お前がいる場所が、好き。Ⅰ

「増山、久しぶり」



傘をさして塾に着くと、懐かしい声がしたような気がした。
声の主を探すと、わたしは、



「て……寺本ー!」



と彼が驚くほどの大声を出した。
彼、寺本は全然塾に来ていなかったから。



「ひひ……ひさ、久しぶり! なんで、最近全然塾に来なかったの?」



「いつも湖に連れて行ってる弟や妹が、いっぺんに高熱出しちまってさ……。親が共働きで、夜遅くまで帰ってこないから、塾を休んで、看病するしかなかったんだよ」



寺本は、頭をかきながら言った。



「お父さんとお母さん、休み取れなかったの?」



「他の人が休みを取ってて……。運悪いことに、休む暇もなかったらしくてさ。
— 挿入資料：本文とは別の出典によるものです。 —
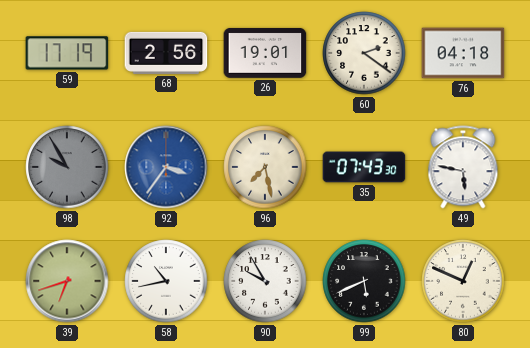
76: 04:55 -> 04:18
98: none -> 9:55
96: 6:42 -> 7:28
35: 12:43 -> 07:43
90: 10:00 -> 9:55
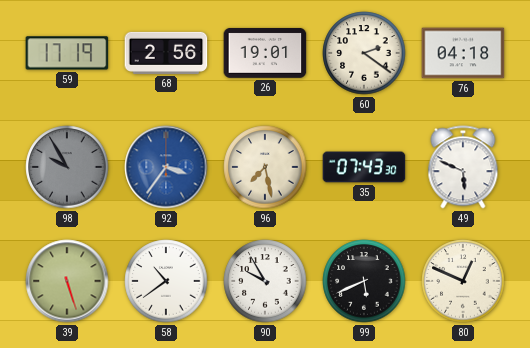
49: 5:47 -> 5:49
39: 6:42 -> 5:27
58: 10:43 -> 10:39
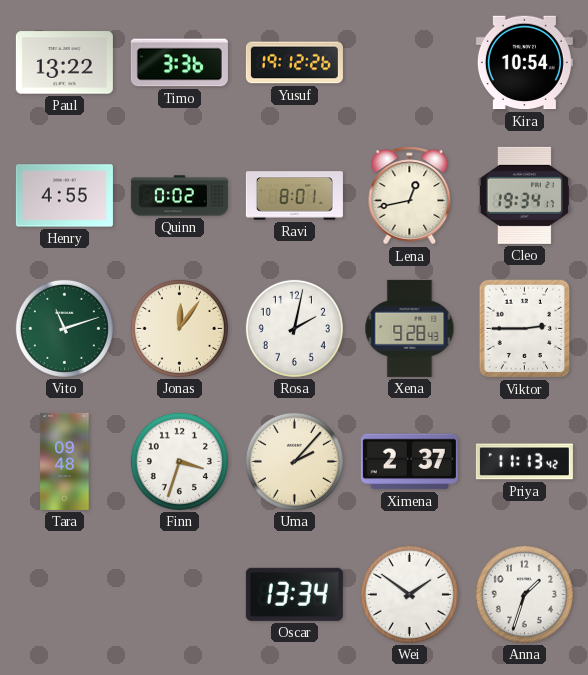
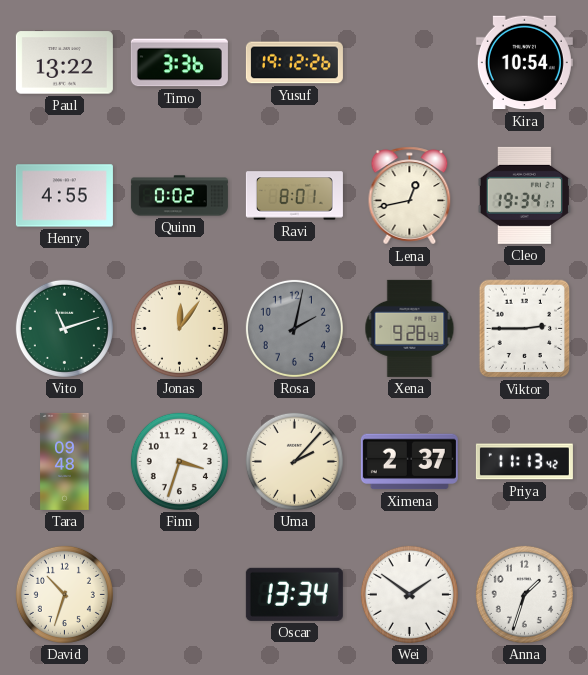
Rosa dial: white -> grey
David: none -> 10:33
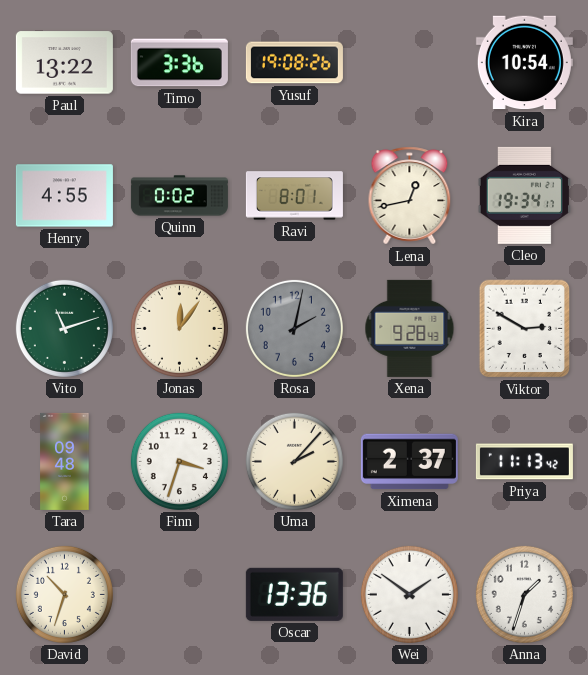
Yusuf: 19:12 -> 19:08
Viktor: 2:45 -> 2:50
Oscar: 13:34 -> 13:36
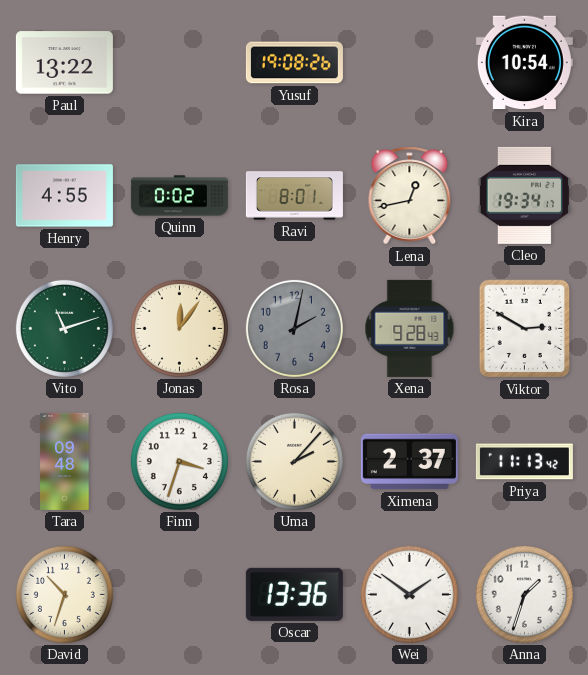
Timo: 3:36 -> none
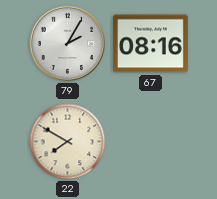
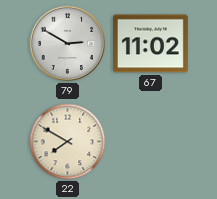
79: 2:05 -> 2:50
67: 08:16 -> 11:02
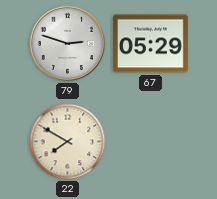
79: 2:50 -> 2:48
67: 11:02 -> 05:29
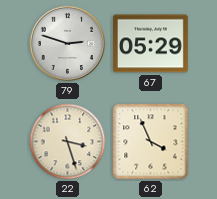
22: 7:50 -> 3:27
62: none -> 3:56
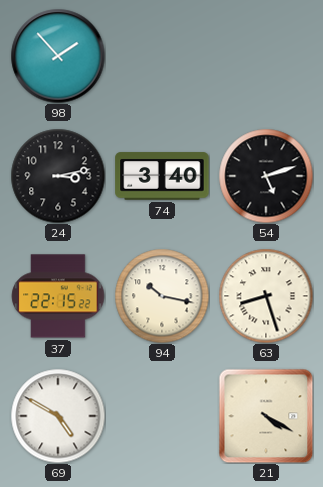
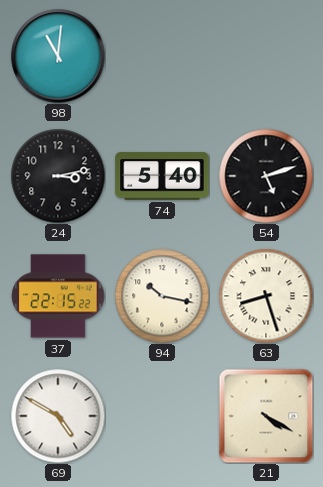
98: 1:53 -> 11:01
74: 3:40 -> 5:40
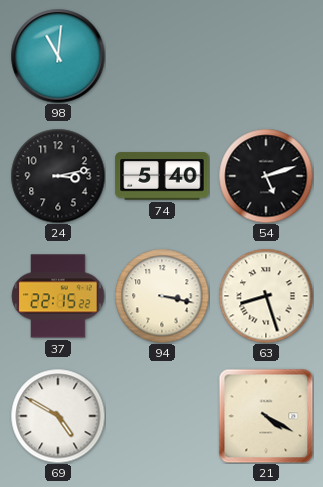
94: 10:17 -> 3:17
俺が学校行ってる間は、交代で面倒見ることが出来たっぽいけど」



「忙しすぎたから、それが寺本がするしかなかったんだ」



寺本の話を把握したわたしが、言うと、



「おぅ。塾、しばらく休んで、勉強は家でする。面倒見ることは、出来るから、安心して仕事して来いって言って。それで、1番上の妹と一緒に面倒見てた」



と、寺本は話を終わらせた。



「そう、だったんだ」



「じゃあ、入るか」



寺本の言葉に、わたしは、小さく頷いて傘をたたみ、寺本と塾の中へと入った。